> [Written task]: Can you reproduce, word for word, the stretch of the formation evaluation patent from "Formation evaluation system" through "the wellsite parameters."?

> [Supplied passage]:
—————

Formation evaluation system and method
Abstract
Methods and apparatuses for evaluating a fluid from a subterranean formation of a wellsite via a downhole tool positionable in a wellbore penetrating a subterranean formation are provided. The apparatus relates to a downhole tool having a probe with at least two intakes for receiving fluid from the subterranean formation. The downhole tool is configured according to a wellsite set up. The method involves positioning the downhole tool in the wellbore of the wellsite, drawing fluid into the downhole tool via the at least two intakes, monitoring at least one wellsite parameter via at least one sensor of the wellsite and automatically adjusting the wellsite setup based on the wellsite parameters.
Claims
exact text as granted — not AI-modifiedWhat is claimed is:
1. An apparatus, comprising:
a downhole tool configured for conveyance within a wellbore extending into a subterranean formation, the downhole tool comprising:
a fluid sampling system configured to draw fluid from the formation into the downhole tool;
a fluid monitoring device in communication with at least a portion of the fluid drawn into the downhole tool through the fluid sampling system, wherein the fluid monitoring device is configured to generate a signal indicative of a characteristic of the fluid; and
a controller configured to process the signal to estimate a level of contamination in the fluid and automatically generate a control signal when the estimated level of contamination meets a predetermined value.
2. The apparatus of claim 1 wherein:
the fluid monitoring device is a first fluid monitoring device;
the characteristic of the fluid is a first characteristic of the fluid;
the signal is a first signal indicative of the first characteristic of the fluid;
the downhole tool further comprises a second fluid monitoring device in communication with at least a portion of the fluid drawn into the downhole tool through the fluid sampling system;
the second fluid monitoring device is configured to generate a second signal indicative of a second characteristic of the fluid; and
the controller is configured to process the first and second signals to estimate the level of contamination in the fluid and generate the control signal when the estimated level of contamination meets the predetermined value.

—————

> [Entries provided]:
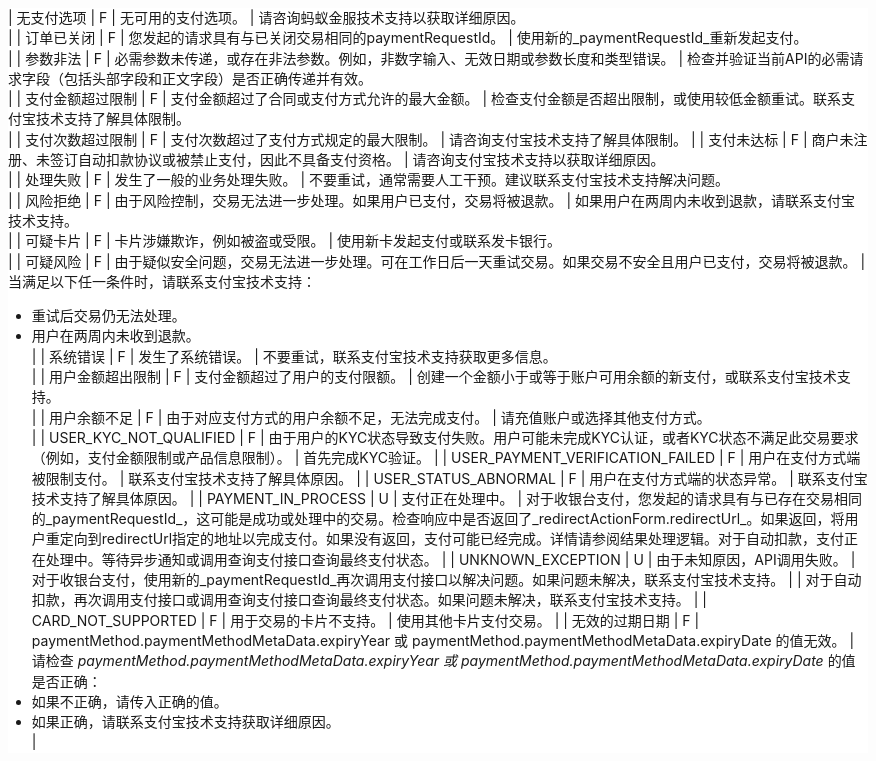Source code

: | 无支付选项 | F | 无可用的支付选项。 | 请咨询蚂蚁金服技术支持以获取详细原因。  
|
| 订单已关闭 | F | 您发起的请求具有与已关闭交易相同的paymentRequestId。 | 使用新的_paymentRequestId_重新发起支付。  
|
| 参数非法 | F | 必需参数未传递，或存在非法参数。例如，非数字输入、无效日期或参数长度和类型错误。 | 检查并验证当前API的必需请求字段（包括头部字段和正文字段）是否正确传递并有效。  
|
| 支付金额超过限制 | F | 支付金额超过了合同或支付方式允许的最大金额。 | 检查支付金额是否超出限制，或使用较低金额重试。联系支付宝技术支持了解具体限制。  
|
| 支付次数超过限制 | F | 支付次数超过了支付方式规定的最大限制。 | 请咨询支付宝技术支持了解具体限制。 |
| 支付未达标 | F | 商户未注册、未签订自动扣款协议或被禁止支付，因此不具备支付资格。 | 请咨询支付宝技术支持以获取详细原因。  
|
| 处理失败 | F | 发生了一般的业务处理失败。 | 不要重试，通常需要人工干预。建议联系支付宝技术支持解决问题。  
|
| 风险拒绝 | F | 由于风险控制，交易无法进一步处理。如果用户已支付，交易将被退款。 | 如果用户在两周内未收到退款，请联系支付宝技术支持。  
|
| 可疑卡片 | F | 卡片涉嫌欺诈，例如被盗或受限。 | 使用新卡发起支付或联系发卡银行。  
|
| 可疑风险 | F | 由于疑似安全问题，交易无法进一步处理。可在工作日后一天重试交易。如果交易不安全且用户已支付，交易将被退款。 | 当满足以下任一条件时，请联系支付宝技术支持：  
*   重试后交易仍无法处理。
*   用户在两周内未收到退款。  
|
| 系统错误 | F | 发生了系统错误。 | 不要重试，联系支付宝技术支持获取更多信息。  
|
| 用户金额超出限制 | F | 支付金额超过了用户的支付限额。 | 创建一个金额小于或等于账户可用余额的新支付，或联系支付宝技术支持。  
|
| 用户余额不足 | F | 由于对应支付方式的用户余额不足，无法完成支付。 | 请充值账户或选择其他支付方式。  
|
| USER\_KYC\_NOT\_QUALIFIED | F | 由于用户的KYC状态导致支付失败。用户可能未完成KYC认证，或者KYC状态不满足此交易要求（例如，支付金额限制或产品信息限制）。 | 首先完成KYC验证。 |
| USER\_PAYMENT\_VERIFICATION\_FAILED | F | 用户在支付方式端被限制支付。 | 联系支付宝技术支持了解具体原因。 |
| USER\_STATUS\_ABNORMAL | F | 用户在支付方式端的状态异常。 | 联系支付宝技术支持了解具体原因。 |
| PAYMENT\_IN\_PROCESS | U | 支付正在处理中。 | 对于收银台支付，您发起的请求具有与已存在交易相同的_paymentRequestId_，这可能是成功或处理中的交易。检查响应中是否返回了_redirectActionForm.redirectUrl_。如果返回，将用户重定向到redirectUrl指定的地址以完成支付。如果没有返回，支付可能已经完成。详情请参阅结果处理逻辑。对于自动扣款，支付正在处理中。等待异步通知或调用查询支付接口查询最终支付状态。 |
| UNKNOWN\_EXCEPTION | U | 由于未知原因，API调用失败。 | 对于收银台支付，使用新的_paymentRequestId_再次调用支付接口以解决问题。如果问题未解决，联系支付宝技术支持。 |
| 对于自动扣款，再次调用支付接口或调用查询支付接口查询最终支付状态。如果问题未解决，联系支付宝技术支持。 |
| CARD\_NOT\_SUPPORTED | F | 用于交易的卡片不支持。 | 使用其他卡片支付交易。 |
| 无效的过期日期 | F | paymentMethod.paymentMethodMetaData.expiryYear 或 paymentMethod.paymentMethodMetaData.expiryDate 的值无效。 |  
请检查 _paymentMethod.paymentMethodMetaData.expiryYear 或 paymentMethod.paymentMethodMetaData.expiryDate_ 的值是否正确：  
*   如果不正确，请传入正确的值。
*   如果正确，请联系支付宝技术支持获取详细原因。  
|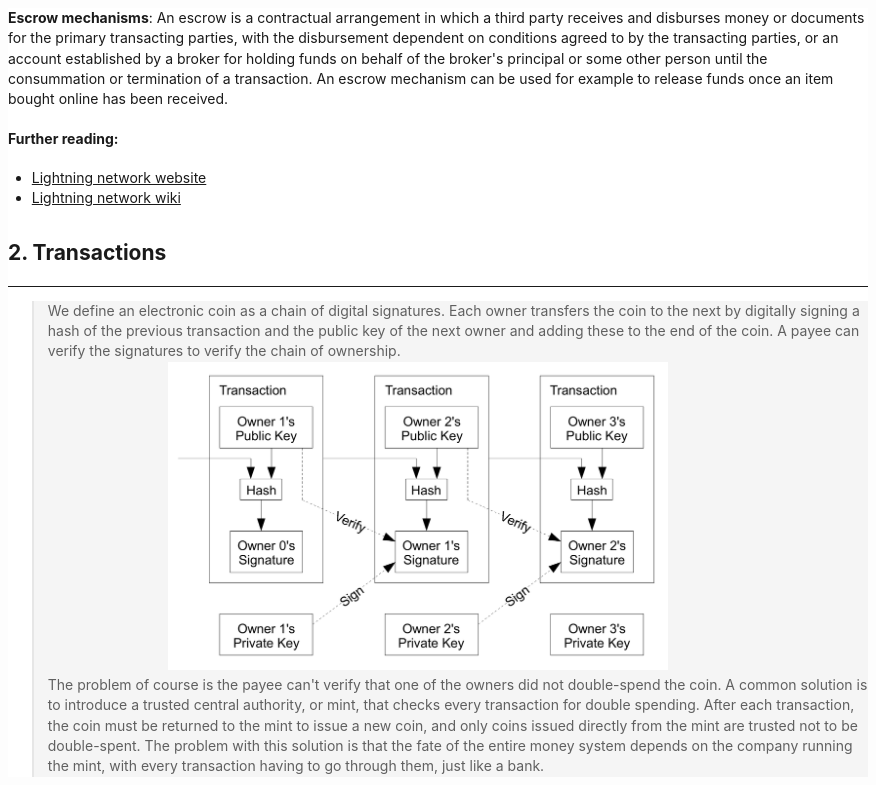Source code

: <p id="fn6"><b>Escrow mechanisms</b>: An escrow is a contractual arrangement in which a third party receives and disburses money or documents for the primary transacting parties, with the disbursement dependent on conditions agreed to by the transacting parties, or an account established by a broker for holding funds on behalf of the broker's principal or some other person until the consummation or termination of a transaction. An escrow mechanism can be used for example to release funds once an item bought online has been received.
</p>

#### Further reading:
* <a href="https://lightning.network/" target="_blank">Lightning network website</a>
* <a href="https://en.wikipedia.org/wiki/Lightning_Network" target="_blank">Lightning network wiki</a>

## 2. Transactions
---
<blockquote style="background:#f5f5f5;">
We define an electronic coin as a chain of digital signatures. Each owner transfers the coin to the next by digitally signing a hash of the previous transaction and the public key of the next owner and adding these to the end of the coin. A payee can verify the signatures to verify the chain of ownership.
<div align="center">
    <img src="/images/essay-2/transactions.png" alt="transactions" style="max-width:500px; padding-right:80px;">
</div>
The problem of course is the payee can't verify that one of the owners did not double-spend the coin. A common solution is to introduce a trusted central authority, or mint, that checks every transaction for double spending. After each transaction, the coin must be returned to the mint to issue a new coin, and only coins issued directly from the mint are trusted not to be double-spent. The problem with this solution is that the fate of the entire money system depends on the company running the mint, with every transaction having to go through them, just like a bank.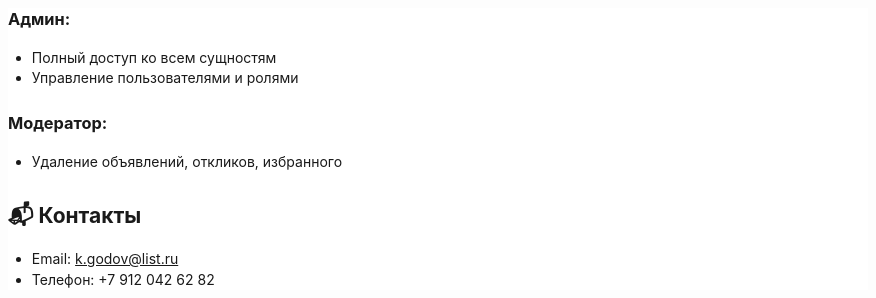 ### Админ:
- Полный доступ ко всем сущностям
- Управление пользователями и ролями

### Модератор:
- Удаление объявлений, откликов, избранного

## 📬 Контакты

- Email: k.godov@list.ru
- Телефон: +7 912 042 62 82
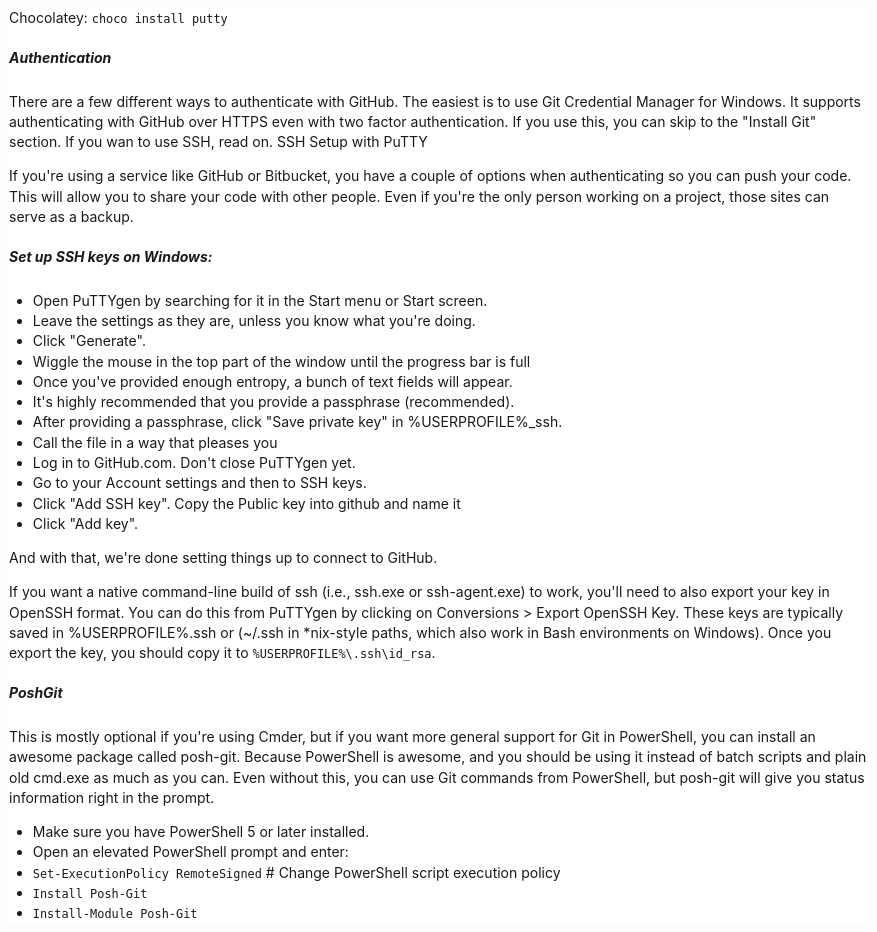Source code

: Chocolatey:
`choco install putty`

##### Authentication

There are a few different ways to authenticate with GitHub. The easiest is to
use Git Credential Manager for Windows. It supports authenticating with GitHub
over HTTPS even with two factor authentication. If you use this, you can skip to
the "Install Git" section. If you wan to use SSH, read on.
SSH Setup with PuTTY

If you're using a service like GitHub or Bitbucket, you have a couple of options
when authenticating so you can push your code. This will allow you to share your
code with other people. Even if you're the only person working on a project,
those sites can serve as a backup.

##### Set up SSH keys on Windows:

- Open PuTTYgen by searching for it in the Start menu or Start screen.
- Leave the settings as they are, unless you know what you're doing.
- Click "Generate".
- Wiggle the mouse in the top part of the window until the progress bar is full
- Once you've provided enough entropy, a bunch of text fields will appear.
- It's highly recommended that you provide a passphrase (recommended).
- After providing a passphrase, click "Save private key" in %USERPROFILE%\_ssh\.
- Call the file in a way that pleases you
- Log in to GitHub.com. Don't close PuTTYgen yet.
- Go to your Account settings and then to SSH keys.
- Click "Add SSH key". Copy the Public key into github and name it
- Click "Add key".

And with that, we're done setting things up to connect to GitHub.

If you want a native command-line build of ssh (i.e., ssh.exe or ssh-agent.exe)
to work, you'll need to also export your key in OpenSSH format. You can do this
from PuTTYgen by clicking on Conversions > Export OpenSSH Key. These keys are
typically saved in %USERPROFILE%\.ssh or (~/.ssh in *nix-style paths, which also
work in Bash environments on Windows). Once you export the key, you should copy
it to `%USERPROFILE%\.ssh\id_rsa`.

##### PoshGit

This is mostly optional if you're using Cmder, but if you want more general
support for Git in PowerShell, you can install an awesome package called
posh-git. Because PowerShell is awesome, and you should be using it instead of
batch scripts and plain old cmd.exe as much as you can. Even without this, you
can use Git commands from PowerShell, but posh-git will give you status
information right in the prompt.

- Make sure you have PowerShell 5 or later installed.
- Open an elevated PowerShell prompt and enter:
- `Set-ExecutionPolicy RemoteSigned` # Change PowerShell script execution policy
- `Install Posh-Git`
- `Install-Module Posh-Git`
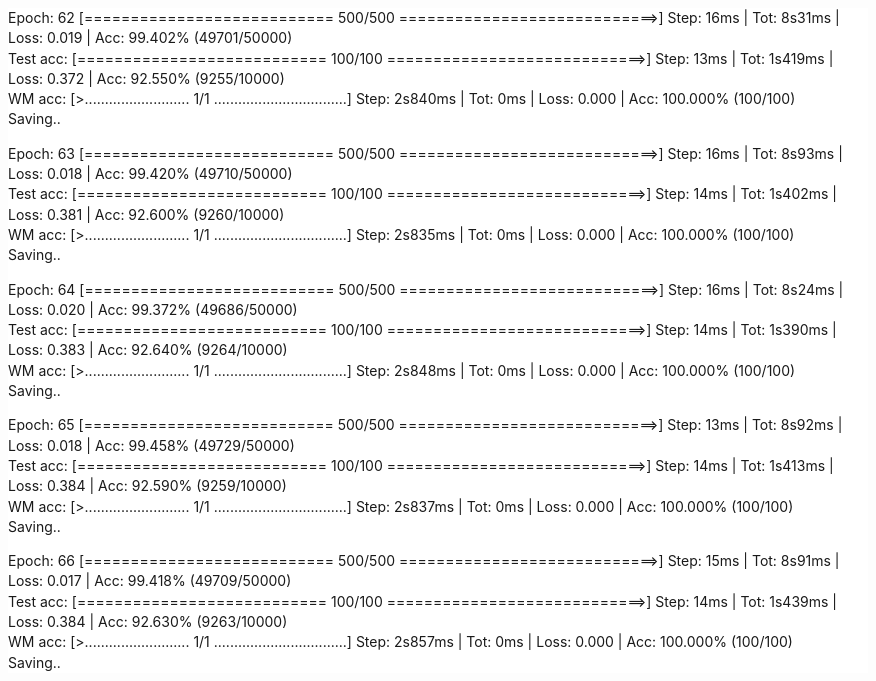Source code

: Epoch: 62
 [=========================== 500/500 ============================>]  Step: 16ms | Tot: 8s31ms | Loss: 0.019 | Acc: 99.402% (49701/50000)                       
Test acc:
 [=========================== 100/100 ============================>]  Step: 13ms | Tot: 1s419ms | Loss: 0.372 | Acc: 92.550% (9255/10000)                       
WM acc:
 [>.......................... 1/1 .................................]  Step: 2s840ms | Tot: 0ms | Loss: 0.000 | Acc: 100.000% (100/100)                          
Saving..

Epoch: 63
 [=========================== 500/500 ============================>]  Step: 16ms | Tot: 8s93ms | Loss: 0.018 | Acc: 99.420% (49710/50000)                       
Test acc:
 [=========================== 100/100 ============================>]  Step: 14ms | Tot: 1s402ms | Loss: 0.381 | Acc: 92.600% (9260/10000)                       
WM acc:
 [>.......................... 1/1 .................................]  Step: 2s835ms | Tot: 0ms | Loss: 0.000 | Acc: 100.000% (100/100)                          
Saving..

Epoch: 64
 [=========================== 500/500 ============================>]  Step: 16ms | Tot: 8s24ms | Loss: 0.020 | Acc: 99.372% (49686/50000)                       
Test acc:
 [=========================== 100/100 ============================>]  Step: 14ms | Tot: 1s390ms | Loss: 0.383 | Acc: 92.640% (9264/10000)                       
WM acc:
 [>.......................... 1/1 .................................]  Step: 2s848ms | Tot: 0ms | Loss: 0.000 | Acc: 100.000% (100/100)                          
Saving..

Epoch: 65
 [=========================== 500/500 ============================>]  Step: 13ms | Tot: 8s92ms | Loss: 0.018 | Acc: 99.458% (49729/50000)                       
Test acc:
 [=========================== 100/100 ============================>]  Step: 14ms | Tot: 1s413ms | Loss: 0.384 | Acc: 92.590% (9259/10000)                       
WM acc:
 [>.......................... 1/1 .................................]  Step: 2s837ms | Tot: 0ms | Loss: 0.000 | Acc: 100.000% (100/100)                          
Saving..

Epoch: 66
 [=========================== 500/500 ============================>]  Step: 15ms | Tot: 8s91ms | Loss: 0.017 | Acc: 99.418% (49709/50000)                       
Test acc:
 [=========================== 100/100 ============================>]  Step: 14ms | Tot: 1s439ms | Loss: 0.384 | Acc: 92.630% (9263/10000)                       
WM acc:
 [>.......................... 1/1 .................................]  Step: 2s857ms | Tot: 0ms | Loss: 0.000 | Acc: 100.000% (100/100)                          
Saving..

—————

> [Task answer]:
Formation evaluation system and method
Abstract
Methods and apparatuses for evaluating a fluid from a subterranean formation of a wellsite via a downhole tool positionable in a wellbore penetrating a subterranean formation are provided. The apparatus relates to a downhole tool having a probe with at least two intakes for receiving fluid from the subterranean formation. The downhole tool is configured according to a wellsite set up. The method involves positioning the downhole tool in the wellbore of the wellsite, drawing fluid into the downhole tool via the at least two intakes, monitoring at least one wellsite parameter via at least one sensor of the wellsite and automatically adjusting the wellsite setup based on the wellsite parameters.